The ALAMO approach to machine learning
This work addresses the need for interpretable and constrained machine learning models in domains like chemical engineering, though it appears incremental as it builds on existing regression and sampling techniques.
The paper tackles the problem of learning algebraic functions from data by introducing ALAMO, a computational methodology that builds low-complexity linear models with non-linear transformations and refines them adaptively through error maximization sampling, demonstrating its ability to generate simple and accurate models for reaction problems and showing improved sampling efficiency and better performance on validation data with constraints.

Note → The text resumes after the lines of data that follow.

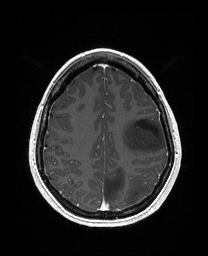
Brain MRI from a brain-tumour surgery series, one axial slice. Slice 116 of 176 in the series (ordered by position). T1-weighted post-contrast. 1 mm slice thickness. 208 × 256 image matrix, field of view 203 × 250 mm. Case-level facts recorded for this patient, not image findings: histopathology: Astrocytoma; WHO grade: 3; IDH mutation: yes; tumour location: Left Frontal.
Annotated regions visible in this slice (manually delineated by an expert):
- tumour: box from (x=121, y=117) to (x=166, y=153) px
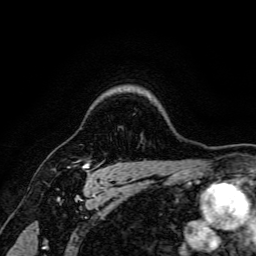
Breast MRI, one axial slice; slice 131 of 166 in the series (ordered by position); cropped to one breast; dynamic contrast-enhanced series, time point 2 of 6 at this slice position (early post-contrast); 3 T; TE 4.7 ms, TR 9 ms; 1.2 mm slice thickness; 256 × 256 image matrix, field of view 170 × 170 mm. Female patient.
Outlined on this slice (semi-automatic segmentation, software-assisted and operator-edited):
- enhancing-tissue mask used for the functional tumour volume (all voxels passing the contrast-enhancement thresholds inside the analysis volume; usually the tumour): bounding box (x1, y1, x2, y2) in pixels: (83, 163, 90, 176)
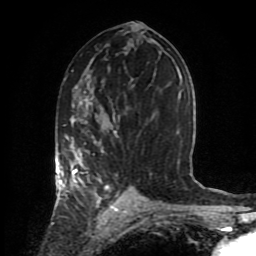
Breast MRI (dynamic contrast-enhanced), one axial slice. Position 48 of 80 along the scan axis. Cropped to one breast. Dynamic contrast-enhanced series, time point 2 of 8 at this slice position (early post-contrast). 1.5 T. TE 4.2 ms, TR 7 ms. 2 mm slice thickness. 256 × 256 image matrix, field of view 170 × 170 mm. Female patient.
Structures marked on this image (semi-automatically segmented with operator editing):
- enhancing-tissue mask used for the functional tumour volume (all voxels passing the contrast-enhancement thresholds inside the analysis volume; usually the tumour): bounding box <55,102,137,206> (left, top, right, bottom; pixels)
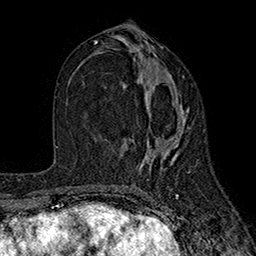
Breast MRI (dynamic contrast-enhanced), one axial slice; slice 85 of 160 in the series (ordered by position); cropped to one breast; dynamic contrast-enhanced series, time point 2 of 7 at this slice position (early post-contrast); 1.5 T; TE 2.6 ms, TR 5.6 ms; 1 mm slice thickness; 256 × 256 image matrix, field of view 173 × 173 mm. Female patient.
Outlined on this slice (semi-automatically segmented with operator editing):
- enhancing-tissue mask used for the functional tumour volume (all voxels passing the contrast-enhancement thresholds inside the analysis volume; usually the tumour): bounding box <123,74,188,167> (left, top, right, bottom; pixels)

ALAMO is a computational methodology for leaning algebraic functions from data. Given a data set, the approach begins by building a low-complexity, linear model composed of explicit non-linear transformations of the independent variables. Linear combinations of these non-linear transformations allow a linear model to better approximate complex behavior observed in real processes. The model is refined, as additional data are obtained in an adaptive fashion through error maximization sampling using derivative-free optimization. Models built using ALAMO can enforce constraints on the response variables to incorporate first-principles knowledge. The ability of ALAMO to generate simple and accurate models for a number of reaction problems is demonstrated. The error maximization sampling is compared with Latin hypercube designs to demonstrate its sampling efficiency. ALAMO's constrained regression methodology is used to further refine concentration models, resulting in models that perform better on validation data and satisfy upper and lower bounds placed on model outputs.